Selected text
-.-.-

I would beg to differ; iOS app switching is dismal compared to androids.
 
I would beg to differ; iOS app switching is dismal compared to androids.

iOS app switching has been radically improved in iOS 7 (and let's not even get into Android's notorious lag even on new high end devices), besides, I was referring to raw performance. AnandTech's review testing shows that 5s does indeed blow the doors off of any Android phone currently out there by a good margin just as I was saying...

http://www.anandtech.com/show/7335/the-iphone-5s-review/5
 
If you run spotify and perfect browser at the same time with a few tabs open the phone will run out of ram and start to lock up.

If you run infinity blade 2, safari and a few other apps the phone will run out of ram and start to lock up.

This is BS, your phone doesnt start to 'lock up'. If your phone locks up then you have another fault.

So many have no idea what more RAM means. They think it makes everything faster. It doesnt past a certain point.

My 5 with 1GB works fine, performs great and I dont ever have to think about it. How much it has is irrelevant, in true apple style its transparent to the user.
 
Looks like 1 GB (AT). Pathetic and clear move to force people in the future to buy the iphone 6.

I'm sorry, but if you look at the chart in the same AnandTech review, 1GB is perfectectly consistent with Apples historic trend... Or do you say this every year when Apple releases another best selling phone?
 
RAM in an iPhone is what is keeping background apps hibernating.

For example, I'm in tapatalk on my 4S. If I switch to safari and back to tapatalk everything is just how I left it. Now if I switch to the camera app and took a bunch of pictures and switched back to tapatalk it would reload the app from scratch and I'd lose everything I'm doing. This happens to me daily if I'm not very careful.

The iPhone 5 was a VAST improvement with 1 gb of RAM in iOS 6. It was hard for me to make it close apps like the 4S would.

But not in even the Gold Master of iOS 7 I'm noticing the 5 closing apps. And on my 4S it's even worse then ever. I'm going to withhold my judgment until I restore from new however.

I think more RAM would have been I wise idea even on this go around. Future proofing if nothing else. Apps force closing just isn't a good user experience.
 
I am very disappointed its only 1 gb. Imo its time for a bigger phone with a bigger battery.
 
If you run spotify and perfect browser at the same time with a few tabs open the phone will run out of ram and start to lock up.

If you run infinity blade 2, safari and a few other apps the phone will run out of ram and start to lock up.

This is BS, your phone doesnt start to 'lock up'. If your phone locks up then you have another fault.

So many have no idea what more RAM means. They think it makes everything faster. It doesnt past a certain point.

My 5 with 1GB works fine, performs great and I dont ever have to think about it. How much it has is irrelevant, in true apple style its transparent to the user.

Funny you say "have no idea what more RAM means". I do engineering for personal computing devices and have designed and prototyped my own computer components.

More RAM simply prevents page outs on most electronic devices. During extremely heavy page outs the iPhone 5 will start to freeze various functions and freeze user interfaces until it finished the page out. In other words "lock up".

I like to have many tabs open and do a lot of multi tasking and I constantly see the iPhone 5 lock up. I've had Apple run a diagnostic right after I recreated a lock up scenario for them so that they can confirm it was low RAM causing the lock up, and the low RAM warning from the diagnostic was concurrent with the lock ups I was experiencing during heavy usage.

-.-.-

Excerpted records
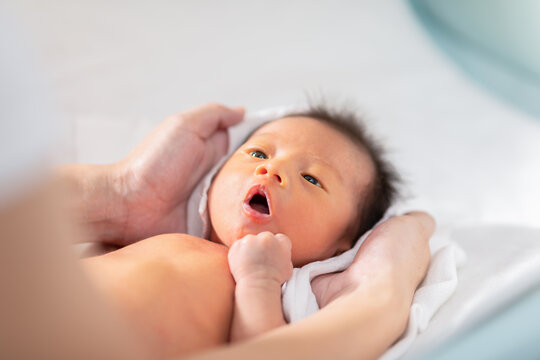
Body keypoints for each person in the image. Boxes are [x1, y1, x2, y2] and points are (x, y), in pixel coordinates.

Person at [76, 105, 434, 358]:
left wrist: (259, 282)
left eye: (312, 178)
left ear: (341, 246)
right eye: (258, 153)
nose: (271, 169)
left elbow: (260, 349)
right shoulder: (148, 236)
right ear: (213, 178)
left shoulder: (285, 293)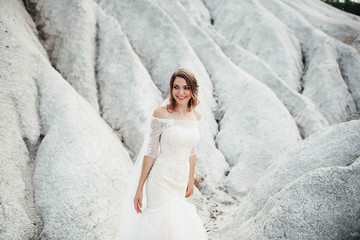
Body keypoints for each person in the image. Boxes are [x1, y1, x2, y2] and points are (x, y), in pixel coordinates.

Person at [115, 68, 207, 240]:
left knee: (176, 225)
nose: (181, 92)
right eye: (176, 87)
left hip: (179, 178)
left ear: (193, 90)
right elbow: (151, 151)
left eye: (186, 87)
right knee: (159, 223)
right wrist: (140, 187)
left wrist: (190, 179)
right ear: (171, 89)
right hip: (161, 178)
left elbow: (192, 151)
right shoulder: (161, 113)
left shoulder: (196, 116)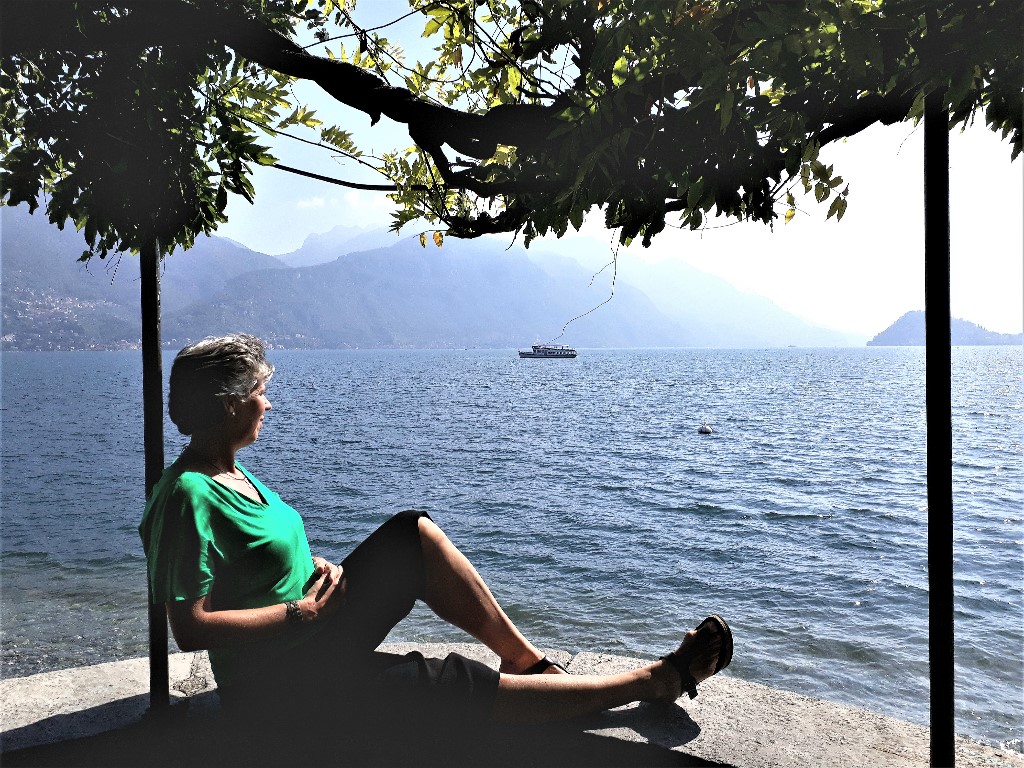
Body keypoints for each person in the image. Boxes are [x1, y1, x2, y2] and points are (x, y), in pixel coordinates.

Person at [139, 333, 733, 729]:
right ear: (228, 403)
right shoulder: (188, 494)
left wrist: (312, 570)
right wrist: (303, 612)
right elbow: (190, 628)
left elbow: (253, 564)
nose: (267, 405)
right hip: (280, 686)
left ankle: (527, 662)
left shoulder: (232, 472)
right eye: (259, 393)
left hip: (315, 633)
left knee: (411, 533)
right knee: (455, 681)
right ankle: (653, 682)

-.-.-

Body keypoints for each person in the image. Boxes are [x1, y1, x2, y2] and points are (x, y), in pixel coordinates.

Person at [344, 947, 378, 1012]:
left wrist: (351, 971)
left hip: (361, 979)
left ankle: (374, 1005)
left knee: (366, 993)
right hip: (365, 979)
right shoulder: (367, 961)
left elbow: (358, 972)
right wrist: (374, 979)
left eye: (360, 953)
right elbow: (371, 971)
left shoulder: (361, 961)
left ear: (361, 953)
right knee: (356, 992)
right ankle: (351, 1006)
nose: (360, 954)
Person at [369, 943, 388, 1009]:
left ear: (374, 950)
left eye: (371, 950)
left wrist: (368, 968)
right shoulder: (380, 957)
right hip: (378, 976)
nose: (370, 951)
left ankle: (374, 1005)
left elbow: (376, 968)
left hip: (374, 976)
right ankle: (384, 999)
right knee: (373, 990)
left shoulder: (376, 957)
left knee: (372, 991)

-.-.-

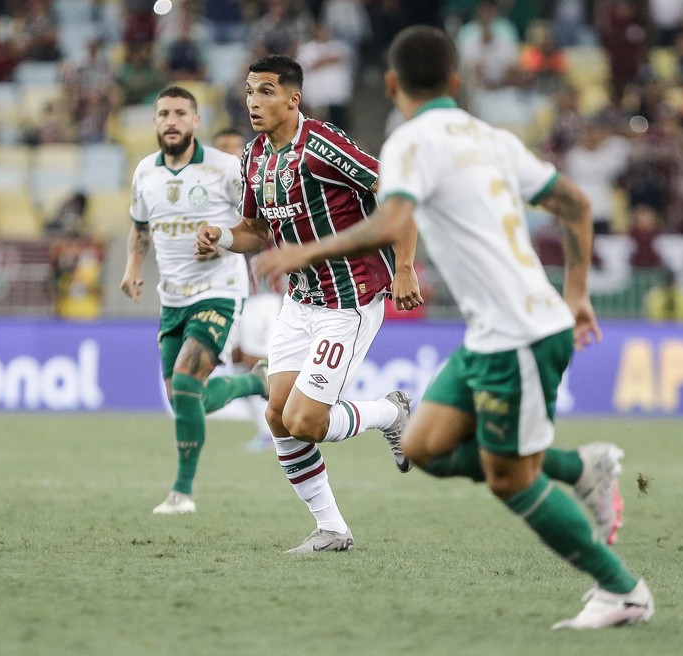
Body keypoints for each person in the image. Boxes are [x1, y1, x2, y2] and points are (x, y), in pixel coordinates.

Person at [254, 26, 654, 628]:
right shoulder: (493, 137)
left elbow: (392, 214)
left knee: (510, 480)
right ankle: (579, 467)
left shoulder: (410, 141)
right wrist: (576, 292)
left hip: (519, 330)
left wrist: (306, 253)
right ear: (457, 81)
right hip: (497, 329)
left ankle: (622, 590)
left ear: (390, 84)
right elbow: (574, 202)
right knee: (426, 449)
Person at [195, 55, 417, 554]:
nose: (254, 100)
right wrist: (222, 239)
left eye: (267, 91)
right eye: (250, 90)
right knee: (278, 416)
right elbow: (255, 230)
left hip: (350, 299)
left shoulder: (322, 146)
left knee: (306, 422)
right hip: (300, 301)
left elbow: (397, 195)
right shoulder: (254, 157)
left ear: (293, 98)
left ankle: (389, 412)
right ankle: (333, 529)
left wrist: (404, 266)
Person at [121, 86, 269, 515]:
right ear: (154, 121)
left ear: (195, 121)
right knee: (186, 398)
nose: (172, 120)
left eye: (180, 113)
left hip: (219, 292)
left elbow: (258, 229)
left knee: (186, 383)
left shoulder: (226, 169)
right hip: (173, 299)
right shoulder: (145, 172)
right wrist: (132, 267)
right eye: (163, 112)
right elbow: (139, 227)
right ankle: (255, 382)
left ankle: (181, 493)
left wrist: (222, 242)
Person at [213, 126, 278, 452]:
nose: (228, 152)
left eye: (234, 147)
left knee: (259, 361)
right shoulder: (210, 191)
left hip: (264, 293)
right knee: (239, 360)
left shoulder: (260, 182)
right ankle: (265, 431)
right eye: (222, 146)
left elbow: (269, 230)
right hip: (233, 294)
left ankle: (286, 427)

-.-.-

What to do
(a) Answer these questions from the iPhone RAM discussion.
(i) Which site's review is cited as showing that the 5s outperforms current Android phones?
(ii) Which phone is the poster using while in tapatalk?
(iii) Who ran a diagnostic after a lock up scenario was recreated?
(b) Print the stretch of the iPhone RAM discussion from "More RAM simply" through "during heavy usage.".
(c) Shorten the paragraph of the iPhone RAM discussion that begins "For example, I'm in tapatalk" and keep its main facts.

Answers to the exercises
(a)
(i) AnandTech
(ii) A 4S
(iii) Apple

(b)
More RAM simply prevents page outs on most electronic devices. During extremely heavy page outs the iPhone 5 will start to freeze various functions and freeze user interfaces until it finished the page out. In other words "lock up".

I like to have many tabs open and do a lot of multi tasking and I constantly see the iPhone 5 lock up. I've had Apple run a diagnostic right after I recreated a lock up scenario for them so that they can confirm it was low RAM causing the lock up, and the low RAM warning from the diagnostic was concurrent with the lock ups I was experiencing during heavy usage.

(c) On my 4S, switching from tapatalk to Safari and back leaves tapatalk as I left it. If I switch to the camera and take a bunch of pictures, tapatalk reloads from scratch and I lose what I was doing. This happens daily unless I'm very careful.